▶ SELECTED EXCERPT
- - -

Wednesday, March 07, 2007

To deter is human

Oliver Kamm has a pop at CND again and the thrust of his argument is absolutely correct. The deployment of medium range missiles to Western Europe was about tying the US into the defence of Europe and securing a credible deterrent against the Soviet Union, just as he says. Kamm argues that CND got it badly wrong as,

… the anti-nuclear movement claimed that MX in the US, Cruise and Pershing missiles in Europe and Trident for the UK were weapons designed to fight rather than deter a nuclear war.

The problem with Kamm’s analysis is that for a deterrent to be credible it has to be useable and thus nuclear weapons had indeed to be part of a war fighting strategy. ‘Massive retaliation’ simply was not credible. It was the equivalent of a suicide pact. The result was that NATO developed the strategy of ‘flexible response’. This accepted the assumed numerical superiority of the Warsaw Pact’s conventional forces, but if there was a breakthrough by Soviet troops this would act as a ‘trip wire’ that would allow the first use of tactical nuclear weapons.

- - -

▶ Stored data
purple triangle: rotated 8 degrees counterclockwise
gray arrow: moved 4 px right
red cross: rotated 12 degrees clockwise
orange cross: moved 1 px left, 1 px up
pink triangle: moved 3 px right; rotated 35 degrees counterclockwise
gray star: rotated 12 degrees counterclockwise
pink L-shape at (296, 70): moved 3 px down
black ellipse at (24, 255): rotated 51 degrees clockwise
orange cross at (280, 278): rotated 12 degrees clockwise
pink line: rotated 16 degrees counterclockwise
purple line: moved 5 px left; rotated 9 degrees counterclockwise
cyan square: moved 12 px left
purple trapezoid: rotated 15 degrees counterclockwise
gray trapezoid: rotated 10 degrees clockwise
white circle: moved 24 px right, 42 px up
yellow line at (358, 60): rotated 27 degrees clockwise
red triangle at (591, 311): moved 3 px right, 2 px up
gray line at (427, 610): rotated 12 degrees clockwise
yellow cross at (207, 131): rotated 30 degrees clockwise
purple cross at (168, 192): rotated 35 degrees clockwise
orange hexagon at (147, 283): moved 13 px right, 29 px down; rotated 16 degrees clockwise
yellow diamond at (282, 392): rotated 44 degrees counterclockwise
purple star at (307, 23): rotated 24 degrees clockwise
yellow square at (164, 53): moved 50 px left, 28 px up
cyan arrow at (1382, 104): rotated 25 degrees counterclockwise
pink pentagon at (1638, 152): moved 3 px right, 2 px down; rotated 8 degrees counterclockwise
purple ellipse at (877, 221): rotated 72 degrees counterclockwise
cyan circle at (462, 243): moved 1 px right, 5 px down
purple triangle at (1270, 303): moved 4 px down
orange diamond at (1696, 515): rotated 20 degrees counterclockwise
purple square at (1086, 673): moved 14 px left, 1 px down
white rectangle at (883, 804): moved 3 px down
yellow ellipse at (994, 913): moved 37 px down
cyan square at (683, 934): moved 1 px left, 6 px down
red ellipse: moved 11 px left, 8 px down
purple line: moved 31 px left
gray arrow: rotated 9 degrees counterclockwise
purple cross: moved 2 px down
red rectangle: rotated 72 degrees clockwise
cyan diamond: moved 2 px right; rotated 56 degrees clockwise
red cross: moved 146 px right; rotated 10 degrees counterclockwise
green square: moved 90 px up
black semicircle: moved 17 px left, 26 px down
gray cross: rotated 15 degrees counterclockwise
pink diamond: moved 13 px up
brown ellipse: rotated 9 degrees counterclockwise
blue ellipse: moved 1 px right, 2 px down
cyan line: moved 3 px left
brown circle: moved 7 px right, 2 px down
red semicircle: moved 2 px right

- - -

▶ WHAT IS ASKED
a – In the post on nuclear deterrence, which NATO strategy is said to have replaced "massive retaliation"?
b – Pick up the post on nuclear deterrence after its final sentence and continue writing it.

▶ RESPONSES
a – Flexible response.

b –
Whilst some of the anti-nuclear movement did misconstrue both Soviet and American intentions, the thoughtful critics of nuclear policy accepted that this strategy did indeed strengthen deterrence. Their concern was what would happen if deterrence failed. ‘Flexible response’ could have turned into the Schlieffen Plan for a nuclear age and become intensely dangerous, especially as ‘prevailing’ in a nuclear war necessarily meant being the first to attack. Kamm ignores this argument, though it is present in much of the anti-nuclear material of the 80’s.

This is far from being “intellectually disreputable”. It gets to the heart of the problem of deterrence theory. For a deterrent to be credible people have to be prepared to use it, yet if it is used its whole purpose will have failed and unleashed precisely what it is there to prevent. This is normally an acceptable risk, but the CND argument is that nuclear weapons are so overwhelmingly destructive that the risk undermines the effectiveness of deterrence and could possibly destroy human civilisation. It also places a reliance on human rationality that is not always borne out by experience. It is not enough simply to state that the weapons deployment was defensive and necessary, it is important to engage with the big question of the consequences of a possible failure caused by reckless, rather than rational, statesmen.

2 comments:

Anonymous said...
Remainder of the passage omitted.